I A proof of Archimedes' Principle

[DaTario]

TL;DR

Hi All, is there a proof to Arquimedes Principle and the expression for the buoyancy force?

Hi All, is there a proof to Arquimedes Principle and the expression for the buoyancy force? In case there is a proof, may we refer to this as Arquimedes theorem? (Buoyancy force = density of the fluid x acceleration of gravity x submerged volume)

Best Regards,
DaTario

 

[jbriggs444]

Hi All, is there a proof to Arquimedes Principle and the expression for the buoyancy force? In case there is a proof, may we refer to this as Arquimedes theorem? (Buoyancy force = density of the fluid x acceleration of gravity x submerged volume)

It follow more or less automatically from Pascal's principle that the pressure in a stationary fluid at equilibrium and under no net force is the same everywhere.

You layer onto this the idea that a uniform gravity field on a fluid of uniform density results in a fixed pressure at any given depth given by $P=\rho g h$.
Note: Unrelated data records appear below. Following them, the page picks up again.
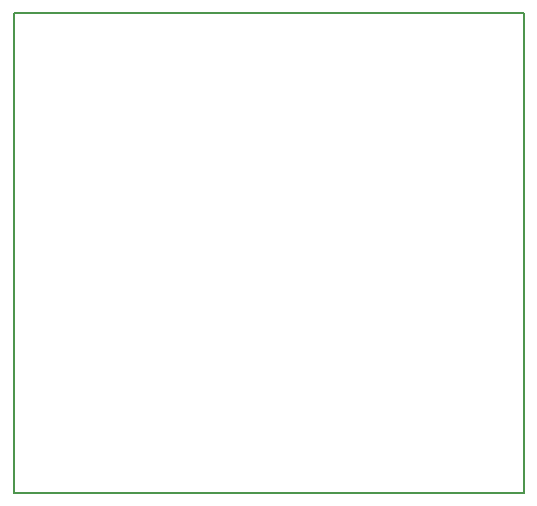
<source format=gbr>
G04 DipTrace 3.0.0.2*
G04 BoardOutline.gbr*
%MOIN*%
G04 #@! TF.FileFunction,Profile*
G04 #@! TF.Part,Single*
%ADD11C,0.006*%
%FSLAX26Y26*%
G04*
G70*
G90*
G75*
G01*
G04 BoardOutline*
%LPD*%
X394000Y1994000D2*
D11*
Y394000D1*
X2094000D1*
Y1994000D1*
X394000D1*
M02*

</source>
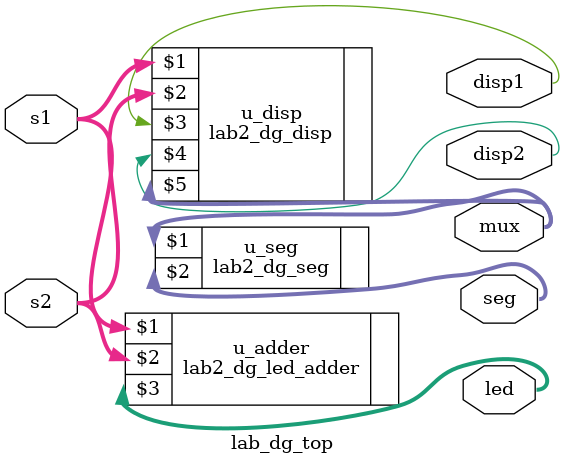
<source format=sv>

module lab_dg_top(input logic [3:0] s1,
                     input logic [3:0] s2,
                     output logic [6:0] seg,
                     output logic disp1,
					 output logic disp2,
					 output logic [3:0] mux,
                     output logic [4:0] led);

lab2_dg_disp u_disp(s1, s2, disp1, disp2, mux);

lab2_dg_seg u_seg(mux, seg);

lab2_dg_led_adder u_adder(s1, s2, led);
 
endmodule

</source>
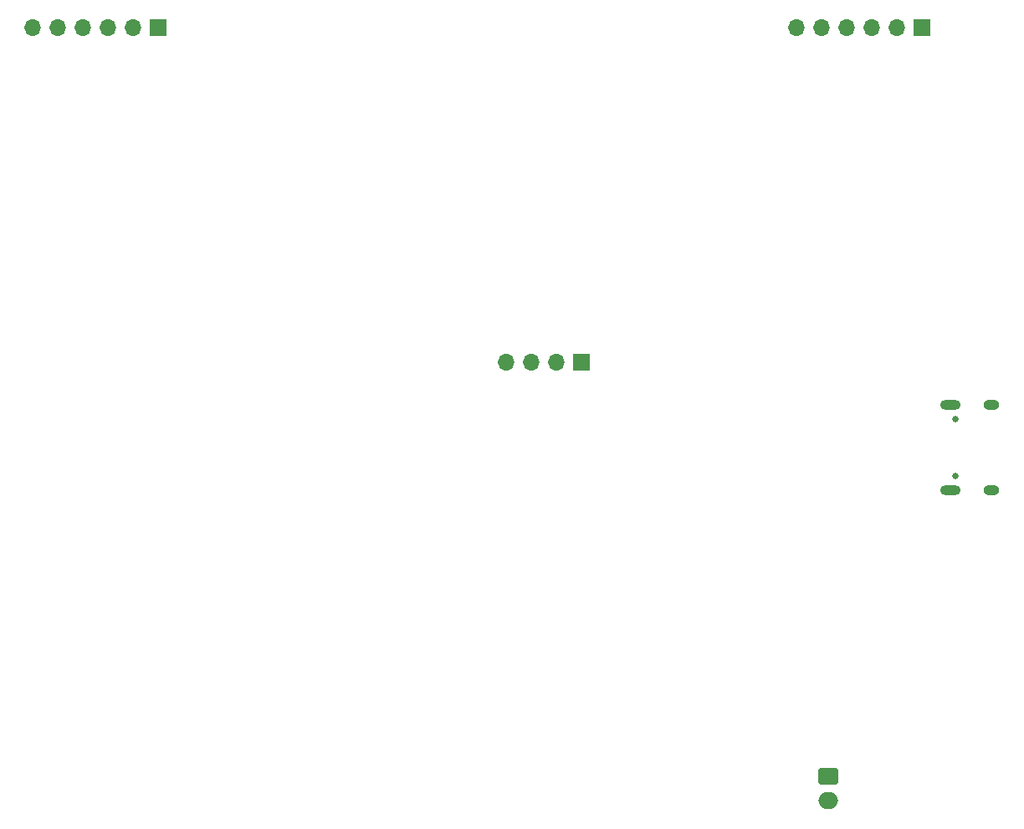
<source format=gbs>
G04 #@! TF.GenerationSoftware,KiCad,Pcbnew,(6.0.10-0)*
G04 #@! TF.CreationDate,2023-01-31T00:07:50+01:00*
G04 #@! TF.ProjectId,breast-module-proto-v1,62726561-7374-42d6-9d6f-64756c652d70,Proto V1*
G04 #@! TF.SameCoordinates,Original*
G04 #@! TF.FileFunction,Soldermask,Bot*
G04 #@! TF.FilePolarity,Negative*
%FSLAX46Y46*%
G04 Gerber Fmt 4.6, Leading zero omitted, Abs format (unit mm)*
G04 Created by KiCad (PCBNEW (6.0.10-0)) date 2023-01-31 00:07:50*
%MOMM*%
%LPD*%
G01*
G04 APERTURE LIST*
G04 Aperture macros list*
%AMRoundRect*
0 Rectangle with rounded corners*
0 $1 Rounding radius*
0 $2 $3 $4 $5 $6 $7 $8 $9 X,Y pos of 4 corners*
0 Add a 4 corners polygon primitive as box body*
4,1,4,$2,$3,$4,$5,$6,$7,$8,$9,$2,$3,0*
0 Add four circle primitives for the rounded corners*
1,1,$1+$1,$2,$3*
1,1,$1+$1,$4,$5*
1,1,$1+$1,$6,$7*
1,1,$1+$1,$8,$9*
0 Add four rect primitives between the rounded corners*
20,1,$1+$1,$2,$3,$4,$5,0*
20,1,$1+$1,$4,$5,$6,$7,0*
20,1,$1+$1,$6,$7,$8,$9,0*
20,1,$1+$1,$8,$9,$2,$3,0*%
G04 Aperture macros list end*
%ADD10R,1.700000X1.700000*%
%ADD11O,1.700000X1.700000*%
%ADD12C,0.650000*%
%ADD13O,2.100000X1.000000*%
%ADD14O,1.600000X1.000000*%
%ADD15RoundRect,0.250000X-0.750000X0.600000X-0.750000X-0.600000X0.750000X-0.600000X0.750000X0.600000X0*%
%ADD16O,2.000000X1.700000*%
G04 APERTURE END LIST*
D10*
X113200000Y-54000000D03*
D11*
X110660000Y-54000000D03*
X108120000Y-54000000D03*
X105580000Y-54000000D03*
X103040000Y-54000000D03*
X100500000Y-54000000D03*
D10*
X190500000Y-54000000D03*
D11*
X187960000Y-54000000D03*
X185420000Y-54000000D03*
X182880000Y-54000000D03*
X180340000Y-54000000D03*
X177800000Y-54000000D03*
D12*
X193900000Y-93610000D03*
X193900000Y-99390000D03*
D13*
X193370000Y-100820000D03*
X193370000Y-92180000D03*
D14*
X197550000Y-100820000D03*
X197550000Y-92180000D03*
D10*
X156000000Y-87825000D03*
D11*
X153460000Y-87825000D03*
X150920000Y-87825000D03*
X148380000Y-87825000D03*
D15*
X181000000Y-129750000D03*
D16*
X181000000Y-132250000D03*
M02*

</source>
Then you realize that "buoyancy" is nothing more than the difference in the net force along the bottom of an object compared to the force along its top.
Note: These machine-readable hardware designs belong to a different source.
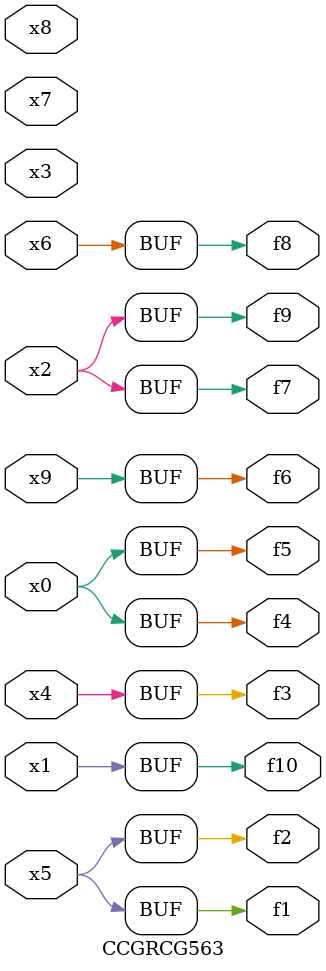
<source format=v>
module CCGRCG563(
	input x0, x1, x2, x3, x4, x5, x6, x7, x8, x9,
	output f1, f2, f3, f4, f5, f6, f7, f8, f9, f10
);
	assign f1 = x5;
	assign f2 = x5;
	assign f3 = x4;
	assign f4 = x0;
	assign f5 = x0;
	assign f6 = x9;
	assign f7 = x2;
	assign f8 = x6;
	assign f9 = x2;
	assign f10 = x1;
endmodule

</source>
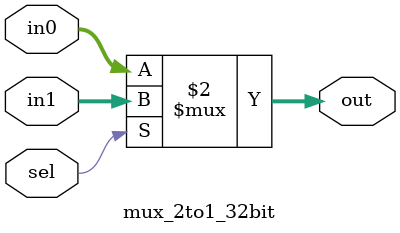
<source format=v>

module mux_2to1_32bit (out, in0, in1, sel);
input [31:0] in0;
input [31:0] in1;
input sel;
output [31:0] out;

assign out = (sel == 1'b0) ? in0 : in1;

endmodule
    
</source>
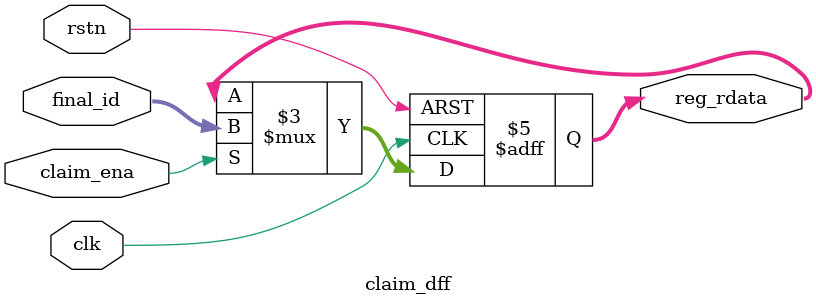
<source format=v>
module claim_dff(
  input            clk        ,
  input            rstn       ,
//  input            reg_en   ,
//  input      [31:0]reg_addr ,
//  input            reg_wr   ,
//  input            reg_wdata,
  output reg [31:0]reg_rdata  ,
  input            claim_ena  ,
  input      [31:0]final_id
  );

always@(posedge clk or negedge rstn) begin
  if(!rstn) begin
    reg_rdata <= 32'b0;
  end
  else begin
    if(claim_ena) begin
      reg_rdata <= final_id;
    end
  end
end

endmodule

</source>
From there you realize that the net force difference on any given column within the object is equal to the volume of that column times $\rho$ times $g$. Add up all the columns and you get that $\sum F=\rho g V$.
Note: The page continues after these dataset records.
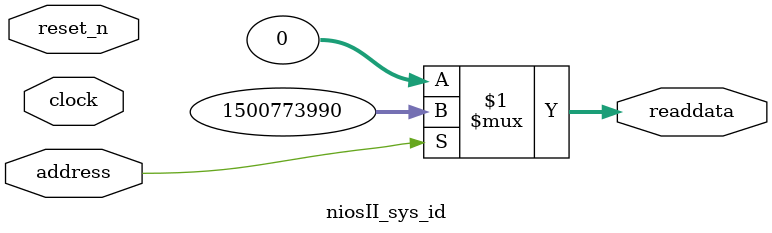
<source format=v>



// synthesis translate_off
`timescale 1ns / 1ps
// synthesis translate_on

// turn off superfluous verilog processor warnings 
// altera message_level Level1 
// altera message_off 10034 10035 10036 10037 10230 10240 10030 

module niosII_sys_id (
               // inputs:
                address,
                clock,
                reset_n,

               // outputs:
                readdata
             )
;

  output  [ 31: 0] readdata;
  input            address;
  input            clock;
  input            reset_n;

  wire    [ 31: 0] readdata;
  //control_slave, which is an e_avalon_slave
  assign readdata = address ? 1500773990 : 0;

endmodule



</source>
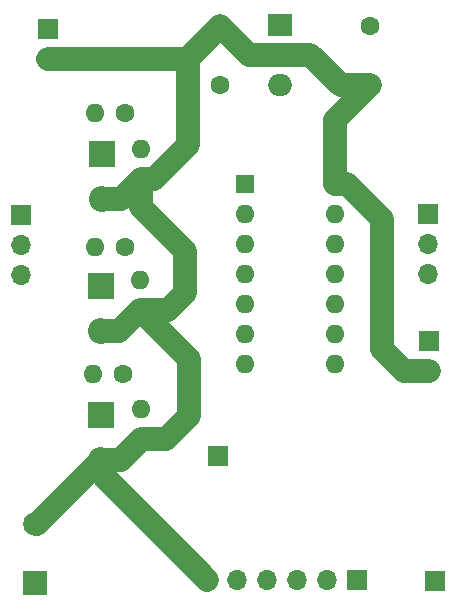
<source format=gtl>
G04 #@! TF.GenerationSoftware,KiCad,Pcbnew,7.0.7*
G04 #@! TF.CreationDate,2023-09-08T10:26:21-07:00*
G04 #@! TF.ProjectId,TailLights,5461696c-4c69-4676-9874-732e6b696361,rev?*
G04 #@! TF.SameCoordinates,Original*
G04 #@! TF.FileFunction,Copper,L1,Top*
G04 #@! TF.FilePolarity,Positive*
%FSLAX46Y46*%
G04 Gerber Fmt 4.6, Leading zero omitted, Abs format (unit mm)*
G04 Created by KiCad (PCBNEW 7.0.7) date 2023-09-08 10:26:21*
%MOMM*%
%LPD*%
G01*
G04 APERTURE LIST*
G04 #@! TA.AperFunction,ComponentPad*
%ADD10C,1.600000*%
G04 #@! TD*
G04 #@! TA.AperFunction,ComponentPad*
%ADD11O,1.600000X1.600000*%
G04 #@! TD*
G04 #@! TA.AperFunction,ComponentPad*
%ADD12R,1.700000X1.700000*%
G04 #@! TD*
G04 #@! TA.AperFunction,ComponentPad*
%ADD13O,1.700000X1.700000*%
G04 #@! TD*
G04 #@! TA.AperFunction,ComponentPad*
%ADD14R,2.000000X2.000000*%
G04 #@! TD*
G04 #@! TA.AperFunction,ComponentPad*
%ADD15C,2.000000*%
G04 #@! TD*
G04 #@! TA.AperFunction,ComponentPad*
%ADD16R,1.600000X1.600000*%
G04 #@! TD*
G04 #@! TA.AperFunction,ComponentPad*
%ADD17R,2.000000X1.905000*%
G04 #@! TD*
G04 #@! TA.AperFunction,ComponentPad*
%ADD18O,2.000000X1.905000*%
G04 #@! TD*
G04 #@! TA.AperFunction,ComponentPad*
%ADD19R,2.200000X2.200000*%
G04 #@! TD*
G04 #@! TA.AperFunction,ComponentPad*
%ADD20O,2.200000X2.200000*%
G04 #@! TD*
G04 #@! TA.AperFunction,Conductor*
%ADD21C,2.000000*%
G04 #@! TD*
G04 #@! TA.AperFunction,Conductor*
%ADD22C,1.000000*%
G04 #@! TD*
G04 APERTURE END LIST*
D10*
X69545200Y-63246000D03*
D11*
X69545200Y-60706000D03*
D10*
X68173600Y-68681601D03*
D11*
X65633600Y-68681601D03*
D12*
X87960600Y-86080200D03*
D13*
X85420600Y-86080200D03*
X82880600Y-86080200D03*
X80340600Y-86080200D03*
X77800600Y-86080200D03*
X75260600Y-86080200D03*
D10*
X68275200Y-57861200D03*
D11*
X65735200Y-57861200D03*
D12*
X94538800Y-86156800D03*
D10*
X69646800Y-52120800D03*
D11*
X69646800Y-49580800D03*
D14*
X60655200Y-86309200D03*
D15*
X60655200Y-81309200D03*
D16*
X78486000Y-52578000D03*
D11*
X78486000Y-55118000D03*
X78486000Y-57658000D03*
X78486000Y-60198000D03*
X78486000Y-62738000D03*
X78486000Y-65278000D03*
X78486000Y-67818000D03*
X86106000Y-67818000D03*
X86106000Y-65278000D03*
X86106000Y-62738000D03*
X86106000Y-60198000D03*
X86106000Y-57658000D03*
X86106000Y-55118000D03*
X86106000Y-52578000D03*
D10*
X76352400Y-44196000D03*
X76352400Y-39196000D03*
D17*
X81432400Y-39116000D03*
D18*
X81432400Y-41656000D03*
X81432400Y-44196000D03*
D10*
X68275200Y-46532800D03*
D11*
X65735200Y-46532800D03*
D12*
X61797800Y-39390000D03*
D13*
X61797800Y-41930000D03*
D19*
X66243200Y-72125218D03*
D20*
X66243200Y-75935218D03*
D12*
X76200000Y-75590400D03*
D10*
X69697600Y-74168001D03*
D11*
X69697600Y-71628001D03*
D19*
X66243200Y-61152417D03*
D20*
X66243200Y-64962417D03*
D12*
X59486800Y-55219600D03*
D13*
X59486800Y-57759600D03*
X59486800Y-60299600D03*
D12*
X94030800Y-65836800D03*
D13*
X94030800Y-68376800D03*
D19*
X66344800Y-50027217D03*
D20*
X66344800Y-53837217D03*
D12*
X93929200Y-55118000D03*
D13*
X93929200Y-57658000D03*
X93929200Y-60198000D03*
D10*
X89052400Y-39196000D03*
X89052400Y-44196000D03*
D21*
X69646800Y-54508400D02*
X73406000Y-58267600D01*
X67828783Y-64962417D02*
X66243200Y-64962417D01*
X69646800Y-52120800D02*
X69646800Y-54508400D01*
X87122000Y-52578000D02*
X90068400Y-55524400D01*
X73710800Y-72237600D02*
X71780399Y-74168001D01*
X70778170Y-52120800D02*
X69646800Y-52120800D01*
X73618400Y-41930000D02*
X73618400Y-49280570D01*
X73406000Y-61772800D02*
X71932800Y-63246000D01*
X83921600Y-41656000D02*
X81432400Y-41656000D01*
X86106000Y-52578000D02*
X87122000Y-52578000D01*
X67930383Y-75935218D02*
X66243200Y-75935218D01*
X90068400Y-55524400D02*
X90068400Y-66548000D01*
X89052400Y-44196000D02*
X86563200Y-44196000D01*
X67930383Y-53837217D02*
X66344800Y-53837217D01*
X60869218Y-81309200D02*
X66243200Y-75935218D01*
X73710800Y-67411600D02*
X73710800Y-72237600D01*
X73406000Y-58267600D02*
X73406000Y-61772800D01*
X86106000Y-47142400D02*
X89052400Y-44196000D01*
X91897200Y-68376800D02*
X94030800Y-68376800D01*
X86563200Y-44196000D02*
X83972400Y-41605200D01*
X86106000Y-52578000D02*
X86106000Y-47142400D01*
X71932800Y-63246000D02*
X69545200Y-63246000D01*
X69697600Y-74168001D02*
X67930383Y-75935218D01*
X66243200Y-75935218D02*
X66243200Y-77062800D01*
D22*
X83972400Y-41605200D02*
X83921600Y-41656000D01*
D21*
X90068400Y-66548000D02*
X91897200Y-68376800D01*
X69646800Y-52120800D02*
X67930383Y-53837217D01*
X81432400Y-41656000D02*
X78812400Y-41656000D01*
X66243200Y-77062800D02*
X75260600Y-86080200D01*
D22*
X60655200Y-81309200D02*
X60869218Y-81309200D01*
D21*
X78812400Y-41656000D02*
X76352400Y-39196000D01*
X69545200Y-63246000D02*
X73710800Y-67411600D01*
X61797800Y-41930000D02*
X73618400Y-41930000D01*
X71780399Y-74168001D02*
X69697600Y-74168001D01*
X69545200Y-63246000D02*
X67828783Y-64962417D01*
X73618400Y-49280570D02*
X70778170Y-52120800D01*
X73618400Y-41930000D02*
X76352400Y-39196000D01*
M02*

</source>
If one is going to be careful about the proof, one needs that the object is completely surrounded by the fluid and that the fluid is all connected -- free to flow so as to equalize pressure.

 

[ergospherical]

It's fairly straightforward to transform the buoyant force integral $-\int_{\partial V} p d\mathbf{S}$ into a volume integral over $V$ by pure vector calculus.

A more intuitive explanation is that said buoyant force integral depends only on the shape of the boundary $\partial V$. Therefore, for the purpose of determining the buoyant force, one can replace the body with fluid. The parcel of fluid is obviously in equilibrium along with the rest of the fluid, which implies that the buoyant force is nothing but minus the weight of the parcel of fluid.

 

[vanhees71]

Just to work that out: For a static fluid the total force density must be 0, i.e.,
$$-\vec{\nabla} P +\rho \vec{g}=0.$$
This implies that the buoyancy force of a body with volume $V$ and boundary surface $\partial V$ is
$$\vec{F}_{\text{buo}}=-\int_{\partial V} \mathrm{d}^2 \vec{f} P=\int_V \mathrm{d}^3 x (-\vec{\nabla} P)=-\vec{g} \int_V \mathrm{d}^3 x \rho=-\vec{g} m_V,$$
where $m_V$ is the mass of the displaced fluid, which is Archimedes's principle.

 

[DaTario]

Just to work that out: For a static fluid the total force density must be 0, i.e.,
$$-\vec{\nabla} P +\rho \vec{g}=0.$$
This implies that the buoyancy force of a body with volume $V$ and boundary surface $\partial V$ is
$$\vec{F}_{\text{buo}}=-\int_{\partial V} \mathrm{d}^2 \vec{f} P=\int_V \mathrm{d}^3 x (-\vec{\nabla} P)=-\vec{g} \int_V \mathrm{d}^3 x \rho=-\vec{g} m_V,$$
where $m_V$ is the mass of the displaced fluid, which is Archimedes's principle.

So we use Gauss Law, basically. Is there any obstacle to including every possible solid shape in this proof? My guess is that this is the reason why Arquimedes Principle is not named as a law or a theorem (as in Stevin's).

 

[vanhees71]

Yes, it's Gauss's law, and the proof shows that it's completely general, i.e., independent of the shape of the solid. Of course it rests on Pascal's Law that the static stress tensor for a fluid is isotrophic, i.e., $\sigma_{jk}=-P\delta_{jk}$. It's a good question, why it's named Archimendes's Principle and not Archimendes's Law or Theorem. I guess it's simply for historical reasons.